Agtech is creeping onto the farms at a steady pace, and while many options are a worthy tool on the farm, adoption by growers can be slow.
Then, there are those who can’t wait to try the newest thing. But does it make sense to give it a shot?
At a panel at the recent FIRA USA 2023 farm robotics conference in Salinas, California, panelists addressed questions and factors that growers consider before jumping in on a piece of equipment.
“I always ask farmers, ‘What are the big three things that you’re concerned with?’ It’s always been water, regulation, and labor,” said Bartley Walker, president of Pacific Ag Rentals. “Interestingly, when I talked to a farmer in Yuma just a few weeks ago, he said it was water, regulation, and energy. That was the first time I’ve ever heard a farmer say energy was concerned.”
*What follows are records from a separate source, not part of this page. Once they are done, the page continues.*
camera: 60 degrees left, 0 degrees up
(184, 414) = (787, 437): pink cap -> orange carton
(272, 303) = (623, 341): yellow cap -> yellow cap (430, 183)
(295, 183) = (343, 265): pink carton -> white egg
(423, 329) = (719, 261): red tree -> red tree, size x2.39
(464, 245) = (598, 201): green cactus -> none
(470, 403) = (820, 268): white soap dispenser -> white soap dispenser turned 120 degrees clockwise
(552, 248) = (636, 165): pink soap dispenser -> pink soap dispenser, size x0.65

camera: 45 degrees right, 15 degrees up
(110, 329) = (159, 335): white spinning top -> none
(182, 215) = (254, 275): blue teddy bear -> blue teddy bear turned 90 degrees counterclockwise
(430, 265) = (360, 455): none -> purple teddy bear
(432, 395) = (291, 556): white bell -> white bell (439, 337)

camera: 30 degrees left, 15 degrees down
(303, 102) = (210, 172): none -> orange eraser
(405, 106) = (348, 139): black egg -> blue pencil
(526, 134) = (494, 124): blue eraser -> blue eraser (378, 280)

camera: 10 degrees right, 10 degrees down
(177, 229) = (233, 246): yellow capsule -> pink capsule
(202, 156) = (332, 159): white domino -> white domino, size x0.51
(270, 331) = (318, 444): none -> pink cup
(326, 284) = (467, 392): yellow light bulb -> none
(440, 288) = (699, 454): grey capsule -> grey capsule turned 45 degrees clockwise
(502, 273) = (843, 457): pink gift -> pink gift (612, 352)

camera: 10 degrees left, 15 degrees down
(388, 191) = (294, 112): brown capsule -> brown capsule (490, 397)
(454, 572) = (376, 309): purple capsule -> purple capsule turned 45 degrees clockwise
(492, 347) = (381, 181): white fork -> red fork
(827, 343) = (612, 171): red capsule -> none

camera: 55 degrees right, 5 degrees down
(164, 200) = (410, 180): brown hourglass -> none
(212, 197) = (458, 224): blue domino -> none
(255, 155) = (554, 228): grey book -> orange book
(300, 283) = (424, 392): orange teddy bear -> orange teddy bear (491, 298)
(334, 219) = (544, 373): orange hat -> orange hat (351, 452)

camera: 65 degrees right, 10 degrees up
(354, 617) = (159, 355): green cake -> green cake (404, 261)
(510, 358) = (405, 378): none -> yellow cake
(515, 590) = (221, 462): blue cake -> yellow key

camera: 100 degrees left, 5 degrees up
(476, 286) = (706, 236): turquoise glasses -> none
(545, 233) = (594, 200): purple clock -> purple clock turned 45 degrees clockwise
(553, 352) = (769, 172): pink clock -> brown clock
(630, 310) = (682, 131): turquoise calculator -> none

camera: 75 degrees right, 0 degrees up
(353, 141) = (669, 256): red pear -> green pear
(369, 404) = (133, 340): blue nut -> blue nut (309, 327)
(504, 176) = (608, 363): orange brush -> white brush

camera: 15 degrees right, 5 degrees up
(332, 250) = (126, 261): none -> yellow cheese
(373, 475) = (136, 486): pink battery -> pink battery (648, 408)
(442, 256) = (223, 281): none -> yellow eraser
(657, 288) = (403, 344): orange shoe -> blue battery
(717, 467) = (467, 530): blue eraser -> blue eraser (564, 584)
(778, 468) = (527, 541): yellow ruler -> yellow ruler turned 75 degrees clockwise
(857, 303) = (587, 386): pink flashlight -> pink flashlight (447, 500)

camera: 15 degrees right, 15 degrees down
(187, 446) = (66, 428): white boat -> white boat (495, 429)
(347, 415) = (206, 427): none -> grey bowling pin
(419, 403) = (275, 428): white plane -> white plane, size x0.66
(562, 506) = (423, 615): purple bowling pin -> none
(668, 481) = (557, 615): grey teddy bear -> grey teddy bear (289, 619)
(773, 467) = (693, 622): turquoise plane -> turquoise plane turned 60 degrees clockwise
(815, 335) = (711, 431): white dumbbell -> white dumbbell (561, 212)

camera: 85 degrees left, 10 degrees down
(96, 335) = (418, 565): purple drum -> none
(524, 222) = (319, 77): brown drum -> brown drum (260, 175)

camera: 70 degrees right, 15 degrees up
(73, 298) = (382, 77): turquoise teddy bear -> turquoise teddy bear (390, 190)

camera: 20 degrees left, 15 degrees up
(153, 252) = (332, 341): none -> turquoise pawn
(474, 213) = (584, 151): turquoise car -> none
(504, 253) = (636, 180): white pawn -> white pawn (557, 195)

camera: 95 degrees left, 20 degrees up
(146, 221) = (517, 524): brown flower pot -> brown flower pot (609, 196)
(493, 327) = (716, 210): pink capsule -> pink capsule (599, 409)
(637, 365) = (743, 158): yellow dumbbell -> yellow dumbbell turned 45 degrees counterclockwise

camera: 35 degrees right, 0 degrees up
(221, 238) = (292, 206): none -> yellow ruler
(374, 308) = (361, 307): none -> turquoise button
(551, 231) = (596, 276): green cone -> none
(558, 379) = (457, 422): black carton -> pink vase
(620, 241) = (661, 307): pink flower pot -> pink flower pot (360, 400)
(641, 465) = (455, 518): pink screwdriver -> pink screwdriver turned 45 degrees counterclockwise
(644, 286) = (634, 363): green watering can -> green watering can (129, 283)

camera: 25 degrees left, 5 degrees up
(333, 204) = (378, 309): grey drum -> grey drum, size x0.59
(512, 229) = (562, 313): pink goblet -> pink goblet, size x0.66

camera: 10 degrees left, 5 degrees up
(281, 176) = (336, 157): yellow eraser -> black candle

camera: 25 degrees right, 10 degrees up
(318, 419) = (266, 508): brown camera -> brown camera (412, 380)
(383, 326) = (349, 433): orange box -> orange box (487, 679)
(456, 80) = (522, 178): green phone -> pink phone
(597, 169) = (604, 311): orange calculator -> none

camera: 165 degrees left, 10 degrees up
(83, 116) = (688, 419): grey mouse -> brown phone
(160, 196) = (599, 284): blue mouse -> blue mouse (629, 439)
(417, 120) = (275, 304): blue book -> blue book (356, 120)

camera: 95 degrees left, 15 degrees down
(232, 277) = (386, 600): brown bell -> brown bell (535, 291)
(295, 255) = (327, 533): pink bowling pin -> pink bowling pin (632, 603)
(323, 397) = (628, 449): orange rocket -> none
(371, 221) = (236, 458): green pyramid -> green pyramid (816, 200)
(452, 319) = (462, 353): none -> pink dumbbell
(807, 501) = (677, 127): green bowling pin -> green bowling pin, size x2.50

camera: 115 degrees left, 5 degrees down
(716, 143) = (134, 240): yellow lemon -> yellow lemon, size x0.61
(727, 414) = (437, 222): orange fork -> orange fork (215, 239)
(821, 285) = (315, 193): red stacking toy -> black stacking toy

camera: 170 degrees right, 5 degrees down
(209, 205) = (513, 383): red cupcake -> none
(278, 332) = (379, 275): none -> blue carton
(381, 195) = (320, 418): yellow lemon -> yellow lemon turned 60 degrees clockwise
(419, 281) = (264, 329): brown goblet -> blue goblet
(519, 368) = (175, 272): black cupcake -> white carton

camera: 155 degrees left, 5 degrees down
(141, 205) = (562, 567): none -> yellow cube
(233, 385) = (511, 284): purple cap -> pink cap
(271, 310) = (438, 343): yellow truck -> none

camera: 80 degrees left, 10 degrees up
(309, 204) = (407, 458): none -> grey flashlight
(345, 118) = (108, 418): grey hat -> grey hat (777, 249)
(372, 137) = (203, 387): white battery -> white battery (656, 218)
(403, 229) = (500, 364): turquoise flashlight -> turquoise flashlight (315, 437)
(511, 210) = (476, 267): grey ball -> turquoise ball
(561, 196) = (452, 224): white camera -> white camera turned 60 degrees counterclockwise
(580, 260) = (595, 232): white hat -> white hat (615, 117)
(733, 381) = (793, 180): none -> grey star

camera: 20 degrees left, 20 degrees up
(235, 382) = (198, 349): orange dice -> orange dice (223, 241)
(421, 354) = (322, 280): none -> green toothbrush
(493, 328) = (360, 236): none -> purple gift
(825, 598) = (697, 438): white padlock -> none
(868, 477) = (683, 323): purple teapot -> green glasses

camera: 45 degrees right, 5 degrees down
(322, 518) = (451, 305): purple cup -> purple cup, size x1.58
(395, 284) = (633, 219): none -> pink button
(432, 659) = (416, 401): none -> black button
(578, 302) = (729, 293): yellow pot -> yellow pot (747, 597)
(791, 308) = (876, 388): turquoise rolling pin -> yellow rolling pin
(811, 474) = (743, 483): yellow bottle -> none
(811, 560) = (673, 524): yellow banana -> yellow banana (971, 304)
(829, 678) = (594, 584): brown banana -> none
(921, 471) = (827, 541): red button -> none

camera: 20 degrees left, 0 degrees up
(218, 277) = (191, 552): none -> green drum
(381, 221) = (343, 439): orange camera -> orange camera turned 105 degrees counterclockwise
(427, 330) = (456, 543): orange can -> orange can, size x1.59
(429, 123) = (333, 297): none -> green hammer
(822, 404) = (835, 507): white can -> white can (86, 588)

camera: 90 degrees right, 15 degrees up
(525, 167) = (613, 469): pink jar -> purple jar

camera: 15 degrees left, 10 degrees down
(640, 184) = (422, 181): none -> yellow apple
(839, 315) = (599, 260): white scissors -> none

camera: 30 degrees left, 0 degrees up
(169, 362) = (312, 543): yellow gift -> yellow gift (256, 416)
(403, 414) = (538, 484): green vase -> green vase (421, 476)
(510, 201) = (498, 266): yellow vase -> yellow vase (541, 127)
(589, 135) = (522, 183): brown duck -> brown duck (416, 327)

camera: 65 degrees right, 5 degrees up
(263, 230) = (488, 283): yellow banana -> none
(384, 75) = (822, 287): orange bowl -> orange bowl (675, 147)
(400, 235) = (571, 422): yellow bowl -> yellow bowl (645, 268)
It’s these concerns that determine which technologies will be a viable financial benefit to the farm. Whatever tech a grower considers must improve profits or productivity, thus lowering the cost per unit.
Otherwise, why use it at all?
Sometimes, however, it’s simply about controlling costs, such as for Josh Roberts, president of Triangle Farms, in an environment where critical costs continue to increase. Tight budget management is a fundamental piece of the puzzle.
“The only way to be profitable in the space that we’re working in … is to know our cost, number one. And secondly, to mitigate the cost increases,” said Roberts.
This may require a large initial investment, and if the long-term ROI is accurate, the costs can be controlled and start to bring profit from what may have been just a straight cost component, Roberts said during the panel.
Scale is as important a factor as it is an obvious one: It’s far easier for a larger farm to make an immediate call on an agtech purchase than it is for a smaller farm. Triangle Ag farms 10,000 crop acres in the Salinas Valley, and is a part of 35,000 acres across the Western U.S. and northern Mexico. The capital investments can come easier, and the risks can be made smaller.
“It’s really important to understand what your true problems that you’re trying to resolve are, and what value you’re looking to bring back,” said Roberts. “[Farmers] need to leverage those technology firms as much as you possibly can before you pull the trigger. The most important is understanding the ROI from your own perspective; it’s not what they tell you. You need to do the work yourself.”
But none of this matters if it doesn’t solve a problem the farm actually has, and growers aren’t going to pay much attention to new tech unless it addresses an actual, present pain point.
“You need to make sure you actually have the problems that they tell you you do,” Roberts said.
Does it work … on my farm?
Bottom line: Does it work for the grower’s specific field conditions?
Though conversations shouldn’t move forward without this piece of information, farmers are often pitched products — whether various new monitors, dashboards, automated equipment, chemical inputs, etc. — that are more exciting than practical.
How one farmer farms isn’t how all farmers farm.
The concept of “working” isn’t only relegated to actual mechanical function, either. Working in a financial sense is a second key point.
Once the machine does what everyone claims it does, only then does Josh Ruiz, senior director of ag technology and innovation at Duda Farm Fresh Foods, move the conversation forward regarding ROI.
“If you’re talking about a new technology, and you want me to buy it based on a 10-year ROI, and it’s all computer driven, well, 10 years from now that’s probably not going to be the same computer driving that thing. So you’ve got to put it in perspective: Is it realistic for what we’re looking at?” said Ruiz.
More importantly, how does it compare to what a farmer is already doing? Does the new tech actually improve things on the farm, e.g. save labor or time, or improve efficiency?
The initial response may be ‘yes’, but it’s imperative that, once machines are being trialed in the field, the data is captured and analyzed before making a firm purchasing decision.
Is the data actionable?
“A lot of farmers right now are drowning in data,” said Walker. “And I believe that what they need is information. They need actionable information.”
Data overload is becoming a growing issue, and the information is often only as useful as the money it saves or generates. More so, with machinery in particular, there is depreciation in addition to the cost of capital.
If the equipment has to run 24 hours a day every day for the year, and cover thousands of acres, in order to hit a reasonable ROI milestone, there’s a misunderstanding happening by the tech company, the farmers, or both.
“If it doesn’t make dollars, it doesn’t make sense,” said Ruiz. “I would love to have everything that’s out there, but if I can’t financially justify it on paper, I can’t do it.”
Main photo: Autonomous weeder and tractors in a demo field at FIRA USA 2023.